A artista estava à conversa com a Time Out para falar sobre estes espectáculos e muito mais. Desde actuar em casas de fados, a sua perspectiva sobre o futuro deste estilo musical e também sobre o futuro da sua carreira. “Tenho a certeza que o meu caminho ainda se vai reinventar por muitos lugares diferentes”, diz-nos. 

Tens Twitter?
[Risos.] É uma pergunta com rasteira. Neste momento, é polémico responder a essa. 

Estava a perguntar isto porque anda a circular um meme que compara o trabalho escultural do Michelangelo, aos 26 anos, e do Bernini, aos 23. Os utilizadores aproveitaram para partilhar outros artistas modernos e mostrar o que eles faziam quando eram mais novos. Tu, com 23 anos, vais dar concertos na Casa da Música e no CCB. Como é que te sentes por pisar estes palcos sendo uma artista tão jovem? 
É surreal. Sinto que só vou perceber que isto está, de facto, a acontecer depois dos concertos terem acontecido. Há muito esta tendência para normalizarmos tudo à medida que vamos vivendo, mas estou sempre no processo contrário. Faço o esforço de todos os dias acordar e aceitar que tudo o que me está a acontecer é incrível. 

É um processo fácil?
Às vezes sou invadida pelo síndrome de impostor. Ainda para mais neste caso. São salas muito grandes, onde já vi concertos de artistas que admiro muito e, de repente, sou eu. É um grande voto de confiança das pessoas que acreditaram em mim. Espero corresponder à expectativa. Estou muito ansiosa e um bocadinho nervosa. 

Este contexto coloca alguma pressão adicional em cima de ti?
Sim. Cheguei agora à cena e, apesar de eu querer olhar para as coisas de forma leve — no fim do dia, são apenas duas salas que recebem mais pessoas do que o normal — são espaços consagrados e com muita história. Mas vou fazer aquilo que sei fazer e espero continuar a ser fiel àquilo que sempre fiz. Ou seja, não é por ser no CCB que eu me vou esforçar mais. É essa a mentalidade que tenho de seguir. Entender que esta é uma sala como as outras e não colocar essa pressão sobre mim. 

Sentes-te mais nervosa por actuar nestes espaços ou numa casa de fados rodeada de puristas deste estilo? 
As casas de fado são o sítio onde me sinto realmente confortável. Neste caso, a resposta é fácil. Embora se me estivesses a dizer que eu ia cantar fado numa casa de fados com os puristas, aí sim eu ficaria mais nervosa  [risos]. Não tenho repertório de fado. Agora, se fosse para cantar as minhas canções numa casa de fados acho que ficava menos nervosa.

**Dados para análise:**
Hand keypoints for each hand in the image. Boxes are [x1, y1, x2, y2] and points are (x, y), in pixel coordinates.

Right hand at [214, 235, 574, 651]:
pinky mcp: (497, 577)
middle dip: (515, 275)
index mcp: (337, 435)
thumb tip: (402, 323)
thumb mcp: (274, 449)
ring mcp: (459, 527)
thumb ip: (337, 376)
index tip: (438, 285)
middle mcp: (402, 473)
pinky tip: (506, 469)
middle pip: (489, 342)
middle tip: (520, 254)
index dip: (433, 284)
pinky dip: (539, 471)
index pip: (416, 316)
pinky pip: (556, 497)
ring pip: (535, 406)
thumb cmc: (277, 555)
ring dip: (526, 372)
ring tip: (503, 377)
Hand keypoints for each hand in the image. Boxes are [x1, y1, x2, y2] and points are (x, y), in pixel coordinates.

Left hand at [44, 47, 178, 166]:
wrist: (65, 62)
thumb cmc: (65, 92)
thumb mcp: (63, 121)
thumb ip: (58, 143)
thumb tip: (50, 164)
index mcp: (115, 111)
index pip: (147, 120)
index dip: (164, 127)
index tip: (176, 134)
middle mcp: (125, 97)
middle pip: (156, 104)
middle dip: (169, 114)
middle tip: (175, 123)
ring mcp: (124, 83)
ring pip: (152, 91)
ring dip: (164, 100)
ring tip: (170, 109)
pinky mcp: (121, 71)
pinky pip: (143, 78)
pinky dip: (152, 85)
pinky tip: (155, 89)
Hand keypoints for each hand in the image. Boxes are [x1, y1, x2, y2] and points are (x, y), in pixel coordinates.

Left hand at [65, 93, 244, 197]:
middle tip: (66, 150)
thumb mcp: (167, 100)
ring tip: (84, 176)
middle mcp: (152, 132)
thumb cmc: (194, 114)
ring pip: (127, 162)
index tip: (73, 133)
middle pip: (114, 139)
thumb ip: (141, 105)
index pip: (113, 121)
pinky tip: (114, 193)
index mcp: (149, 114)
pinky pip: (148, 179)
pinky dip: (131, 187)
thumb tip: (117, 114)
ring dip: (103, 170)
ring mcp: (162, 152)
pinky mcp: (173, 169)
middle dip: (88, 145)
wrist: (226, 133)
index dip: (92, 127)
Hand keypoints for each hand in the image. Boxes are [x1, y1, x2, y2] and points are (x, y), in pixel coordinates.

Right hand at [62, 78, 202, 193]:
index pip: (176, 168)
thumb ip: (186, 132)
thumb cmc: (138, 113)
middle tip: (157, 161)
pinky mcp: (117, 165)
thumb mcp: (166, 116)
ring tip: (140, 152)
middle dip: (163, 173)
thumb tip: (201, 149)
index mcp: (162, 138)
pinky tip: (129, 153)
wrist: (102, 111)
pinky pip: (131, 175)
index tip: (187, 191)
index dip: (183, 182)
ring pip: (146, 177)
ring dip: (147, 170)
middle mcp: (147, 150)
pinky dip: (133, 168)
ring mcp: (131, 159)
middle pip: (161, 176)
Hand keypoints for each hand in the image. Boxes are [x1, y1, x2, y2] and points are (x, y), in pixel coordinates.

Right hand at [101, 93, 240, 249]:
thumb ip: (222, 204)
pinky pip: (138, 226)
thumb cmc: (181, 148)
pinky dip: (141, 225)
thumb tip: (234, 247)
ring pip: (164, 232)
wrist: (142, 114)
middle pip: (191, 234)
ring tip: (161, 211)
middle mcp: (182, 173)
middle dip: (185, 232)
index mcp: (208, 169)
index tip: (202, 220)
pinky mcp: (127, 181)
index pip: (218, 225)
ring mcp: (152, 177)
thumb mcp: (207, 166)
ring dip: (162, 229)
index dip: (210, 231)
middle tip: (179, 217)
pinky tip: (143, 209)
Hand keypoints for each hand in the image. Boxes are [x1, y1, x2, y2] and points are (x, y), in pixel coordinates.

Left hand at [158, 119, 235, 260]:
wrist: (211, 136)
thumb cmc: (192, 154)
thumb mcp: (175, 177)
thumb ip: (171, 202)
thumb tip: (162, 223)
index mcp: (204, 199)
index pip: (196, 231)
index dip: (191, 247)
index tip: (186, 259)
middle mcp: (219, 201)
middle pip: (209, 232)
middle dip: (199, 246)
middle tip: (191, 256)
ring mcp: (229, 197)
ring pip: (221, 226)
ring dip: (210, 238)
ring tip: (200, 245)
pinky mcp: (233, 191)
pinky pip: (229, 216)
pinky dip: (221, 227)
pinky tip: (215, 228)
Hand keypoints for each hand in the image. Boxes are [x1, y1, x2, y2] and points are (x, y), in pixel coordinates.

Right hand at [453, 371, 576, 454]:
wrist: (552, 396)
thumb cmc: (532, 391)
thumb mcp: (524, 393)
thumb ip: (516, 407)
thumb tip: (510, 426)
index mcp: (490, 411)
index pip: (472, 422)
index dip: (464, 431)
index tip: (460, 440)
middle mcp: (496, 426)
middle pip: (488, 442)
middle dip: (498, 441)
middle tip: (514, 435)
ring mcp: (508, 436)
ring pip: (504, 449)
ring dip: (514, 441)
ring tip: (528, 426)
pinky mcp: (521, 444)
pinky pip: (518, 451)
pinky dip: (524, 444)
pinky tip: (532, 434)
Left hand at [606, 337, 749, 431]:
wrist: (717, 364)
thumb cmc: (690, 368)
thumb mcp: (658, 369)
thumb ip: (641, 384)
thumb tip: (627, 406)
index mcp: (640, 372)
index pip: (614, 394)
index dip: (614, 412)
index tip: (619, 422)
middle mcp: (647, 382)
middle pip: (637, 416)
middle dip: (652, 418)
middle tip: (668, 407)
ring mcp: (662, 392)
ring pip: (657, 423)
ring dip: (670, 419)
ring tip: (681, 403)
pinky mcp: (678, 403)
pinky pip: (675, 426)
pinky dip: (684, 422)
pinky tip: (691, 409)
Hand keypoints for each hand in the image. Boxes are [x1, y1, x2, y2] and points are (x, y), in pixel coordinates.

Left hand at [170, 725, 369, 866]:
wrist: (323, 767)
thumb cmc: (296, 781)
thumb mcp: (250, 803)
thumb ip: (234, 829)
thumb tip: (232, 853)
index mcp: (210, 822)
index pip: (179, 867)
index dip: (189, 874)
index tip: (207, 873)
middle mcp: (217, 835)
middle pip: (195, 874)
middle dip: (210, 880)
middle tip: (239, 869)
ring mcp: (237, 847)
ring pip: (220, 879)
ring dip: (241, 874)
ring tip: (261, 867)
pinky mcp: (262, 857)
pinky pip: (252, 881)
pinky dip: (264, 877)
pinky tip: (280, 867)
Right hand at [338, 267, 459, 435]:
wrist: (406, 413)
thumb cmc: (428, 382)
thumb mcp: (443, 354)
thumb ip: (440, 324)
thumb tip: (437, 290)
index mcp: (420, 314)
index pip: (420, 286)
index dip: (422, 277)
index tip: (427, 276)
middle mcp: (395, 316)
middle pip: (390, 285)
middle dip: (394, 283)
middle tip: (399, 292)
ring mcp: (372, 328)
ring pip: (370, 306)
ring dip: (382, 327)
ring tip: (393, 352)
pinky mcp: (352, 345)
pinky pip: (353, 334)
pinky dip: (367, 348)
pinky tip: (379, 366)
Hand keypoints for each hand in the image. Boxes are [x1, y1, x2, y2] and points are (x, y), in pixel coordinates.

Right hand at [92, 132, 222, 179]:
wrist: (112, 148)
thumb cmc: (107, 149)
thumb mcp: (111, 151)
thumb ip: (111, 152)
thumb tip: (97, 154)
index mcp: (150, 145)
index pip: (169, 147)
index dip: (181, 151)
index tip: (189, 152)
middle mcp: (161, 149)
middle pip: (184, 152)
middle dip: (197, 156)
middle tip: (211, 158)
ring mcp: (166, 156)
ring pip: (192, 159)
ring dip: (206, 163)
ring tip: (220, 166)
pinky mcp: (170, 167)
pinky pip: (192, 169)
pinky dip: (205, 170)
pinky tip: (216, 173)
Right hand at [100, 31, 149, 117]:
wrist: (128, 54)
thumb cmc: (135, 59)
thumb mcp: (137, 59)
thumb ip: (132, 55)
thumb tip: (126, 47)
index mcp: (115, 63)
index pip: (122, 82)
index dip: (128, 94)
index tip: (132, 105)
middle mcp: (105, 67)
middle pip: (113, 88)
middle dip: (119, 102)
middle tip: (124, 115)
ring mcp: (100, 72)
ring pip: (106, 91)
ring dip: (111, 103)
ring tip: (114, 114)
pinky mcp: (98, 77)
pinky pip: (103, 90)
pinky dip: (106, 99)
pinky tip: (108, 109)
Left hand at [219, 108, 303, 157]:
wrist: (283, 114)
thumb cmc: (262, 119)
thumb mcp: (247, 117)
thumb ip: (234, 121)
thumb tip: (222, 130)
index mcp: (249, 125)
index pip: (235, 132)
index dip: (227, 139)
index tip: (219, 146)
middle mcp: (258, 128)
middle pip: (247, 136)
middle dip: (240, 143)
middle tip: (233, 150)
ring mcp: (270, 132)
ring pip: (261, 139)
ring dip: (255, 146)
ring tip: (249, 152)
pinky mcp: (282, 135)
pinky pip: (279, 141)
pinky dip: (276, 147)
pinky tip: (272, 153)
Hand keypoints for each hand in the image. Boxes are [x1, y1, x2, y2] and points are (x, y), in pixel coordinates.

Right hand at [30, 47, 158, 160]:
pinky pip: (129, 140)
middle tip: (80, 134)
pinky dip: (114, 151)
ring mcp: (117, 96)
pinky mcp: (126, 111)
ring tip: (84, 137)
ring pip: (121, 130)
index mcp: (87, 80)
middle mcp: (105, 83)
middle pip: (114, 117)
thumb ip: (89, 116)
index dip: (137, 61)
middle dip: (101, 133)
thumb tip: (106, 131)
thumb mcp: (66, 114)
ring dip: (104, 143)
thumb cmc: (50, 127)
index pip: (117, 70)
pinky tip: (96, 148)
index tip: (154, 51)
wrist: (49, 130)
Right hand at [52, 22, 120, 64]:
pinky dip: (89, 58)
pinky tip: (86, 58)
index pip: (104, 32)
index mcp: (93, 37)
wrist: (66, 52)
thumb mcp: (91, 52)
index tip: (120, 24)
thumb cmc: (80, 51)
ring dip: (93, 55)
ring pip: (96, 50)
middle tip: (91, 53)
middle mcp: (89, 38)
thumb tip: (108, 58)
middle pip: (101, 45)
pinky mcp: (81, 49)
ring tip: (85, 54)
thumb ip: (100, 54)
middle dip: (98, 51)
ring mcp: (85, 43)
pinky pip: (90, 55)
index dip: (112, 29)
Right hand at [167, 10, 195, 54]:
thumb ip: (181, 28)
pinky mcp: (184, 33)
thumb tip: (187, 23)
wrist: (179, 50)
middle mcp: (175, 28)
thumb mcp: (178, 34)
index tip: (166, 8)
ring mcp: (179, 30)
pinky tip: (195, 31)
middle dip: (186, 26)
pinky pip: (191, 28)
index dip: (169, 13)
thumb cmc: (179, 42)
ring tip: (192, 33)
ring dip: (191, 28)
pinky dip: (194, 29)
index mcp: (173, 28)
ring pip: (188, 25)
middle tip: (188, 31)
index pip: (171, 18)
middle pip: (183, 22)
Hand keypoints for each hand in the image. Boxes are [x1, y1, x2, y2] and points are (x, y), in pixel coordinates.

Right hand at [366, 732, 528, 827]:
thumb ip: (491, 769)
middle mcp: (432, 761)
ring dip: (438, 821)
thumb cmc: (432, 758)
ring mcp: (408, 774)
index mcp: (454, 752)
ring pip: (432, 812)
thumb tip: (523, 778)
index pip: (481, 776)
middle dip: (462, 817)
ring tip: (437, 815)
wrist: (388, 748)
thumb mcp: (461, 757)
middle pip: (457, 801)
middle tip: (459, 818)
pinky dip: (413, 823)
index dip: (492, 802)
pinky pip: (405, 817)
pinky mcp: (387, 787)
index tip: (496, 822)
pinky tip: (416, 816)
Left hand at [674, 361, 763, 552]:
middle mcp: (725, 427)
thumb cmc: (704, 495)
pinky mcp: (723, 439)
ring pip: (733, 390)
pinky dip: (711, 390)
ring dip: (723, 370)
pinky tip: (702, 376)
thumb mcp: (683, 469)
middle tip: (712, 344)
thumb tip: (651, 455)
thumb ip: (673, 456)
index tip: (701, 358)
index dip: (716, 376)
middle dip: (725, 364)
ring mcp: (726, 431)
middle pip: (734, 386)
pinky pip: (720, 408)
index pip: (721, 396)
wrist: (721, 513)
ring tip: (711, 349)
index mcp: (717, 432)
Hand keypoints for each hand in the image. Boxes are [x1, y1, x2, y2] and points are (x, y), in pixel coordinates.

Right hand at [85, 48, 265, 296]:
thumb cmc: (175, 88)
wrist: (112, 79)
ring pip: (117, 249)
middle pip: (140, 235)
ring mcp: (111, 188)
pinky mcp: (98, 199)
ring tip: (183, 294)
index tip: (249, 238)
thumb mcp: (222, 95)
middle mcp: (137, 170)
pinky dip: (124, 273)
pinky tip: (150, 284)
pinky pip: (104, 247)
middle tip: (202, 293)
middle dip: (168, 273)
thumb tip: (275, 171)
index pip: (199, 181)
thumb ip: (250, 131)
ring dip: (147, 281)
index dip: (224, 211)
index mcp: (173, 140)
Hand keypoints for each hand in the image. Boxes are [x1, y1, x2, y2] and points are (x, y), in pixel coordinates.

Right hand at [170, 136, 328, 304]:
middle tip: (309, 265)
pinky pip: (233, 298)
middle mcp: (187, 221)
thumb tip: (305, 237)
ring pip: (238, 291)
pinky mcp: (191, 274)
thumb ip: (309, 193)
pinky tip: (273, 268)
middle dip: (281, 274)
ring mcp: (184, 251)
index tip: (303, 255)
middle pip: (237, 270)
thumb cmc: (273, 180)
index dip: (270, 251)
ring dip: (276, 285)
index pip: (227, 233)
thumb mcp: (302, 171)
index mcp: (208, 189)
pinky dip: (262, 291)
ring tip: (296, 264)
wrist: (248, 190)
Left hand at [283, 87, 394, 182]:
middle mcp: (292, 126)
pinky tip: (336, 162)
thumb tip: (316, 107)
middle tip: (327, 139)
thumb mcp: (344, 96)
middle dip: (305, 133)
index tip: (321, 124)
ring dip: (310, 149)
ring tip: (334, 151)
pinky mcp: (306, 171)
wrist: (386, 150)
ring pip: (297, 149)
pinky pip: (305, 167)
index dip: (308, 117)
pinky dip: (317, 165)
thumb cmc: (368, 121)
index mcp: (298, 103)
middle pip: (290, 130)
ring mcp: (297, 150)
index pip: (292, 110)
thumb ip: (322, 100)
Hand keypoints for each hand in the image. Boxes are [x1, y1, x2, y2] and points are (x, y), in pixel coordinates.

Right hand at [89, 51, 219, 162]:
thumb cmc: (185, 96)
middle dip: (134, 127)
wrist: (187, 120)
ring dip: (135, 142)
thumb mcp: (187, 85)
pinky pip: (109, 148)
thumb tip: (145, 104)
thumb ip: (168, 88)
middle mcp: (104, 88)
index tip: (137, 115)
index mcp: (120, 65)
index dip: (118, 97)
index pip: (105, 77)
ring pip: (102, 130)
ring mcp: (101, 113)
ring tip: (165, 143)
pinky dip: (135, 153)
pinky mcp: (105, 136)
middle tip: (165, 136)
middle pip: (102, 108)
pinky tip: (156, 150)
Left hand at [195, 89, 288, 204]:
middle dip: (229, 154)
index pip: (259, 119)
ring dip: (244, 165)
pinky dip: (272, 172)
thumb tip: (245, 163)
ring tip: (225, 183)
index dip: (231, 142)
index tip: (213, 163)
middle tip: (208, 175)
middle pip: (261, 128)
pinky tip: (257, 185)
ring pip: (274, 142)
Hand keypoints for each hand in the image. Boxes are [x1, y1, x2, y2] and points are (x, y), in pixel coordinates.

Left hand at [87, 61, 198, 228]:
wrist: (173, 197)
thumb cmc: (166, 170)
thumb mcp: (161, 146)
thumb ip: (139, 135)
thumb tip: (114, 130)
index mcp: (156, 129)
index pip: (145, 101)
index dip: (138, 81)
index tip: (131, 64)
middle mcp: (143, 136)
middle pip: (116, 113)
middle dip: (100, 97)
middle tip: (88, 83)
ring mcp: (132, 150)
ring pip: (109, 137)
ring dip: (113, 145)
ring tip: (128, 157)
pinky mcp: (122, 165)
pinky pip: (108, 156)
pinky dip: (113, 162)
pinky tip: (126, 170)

**Atividade:** Prossegue a entrevista com a artista sobre os concertos na Casa da Música e no CCB, a partir da última frase apresentada.

**Resposta à tarefa:**
Já actuaste numa casa de fados? 
Uma vez actuei numa noite diferente no Fama d'Alfama. Foi muito bonito, a Joana Amendoeira [directora artística] e o João Cardim [proprietário] deram-me liberdade para não ter de cantar apenas fados tradicionais. Acabei por fazer uma mistura, juntando músicas minhas. Foi assim a única noite em que fui realmente anunciada. De resto, acabo por cantar, às vezes, quando estou entre amigos e a noite está mais tranquila. 

Qual é para ti a principal diferença entre actuar nesse tipo de espaços e dar estes concertos um bocado mais convencionais? 
Há uma proximidade muito diferente. No entanto, gosto de combater isto. Obviamente, numa casa de fados há espaço para uma comunicação mais familiar. Nem que seja apenas uma troca de olhares directa com os presentes. É um momento bastante mais intimista do que numa sala grande. Mas o meu objectivo — mesmo que seja uma sala como o CCB ou a Casa da Música — é tentar combater essa barreira e manter essa proximidade. Claro que vai ter de ser de outra forma, não consigo trocar olhares com toda a gente [risos], mas quero que as pessoas se sintam num sítio familiar e confortável. 

Outro elemento que também deve ser muito diferente é o silêncio. Causa-te alguma impressão a diferença entre o respeito que existe nestes espaços mais intimistas e a confusão que existe num festival, como o Primavera Sound, onde também já actuaste?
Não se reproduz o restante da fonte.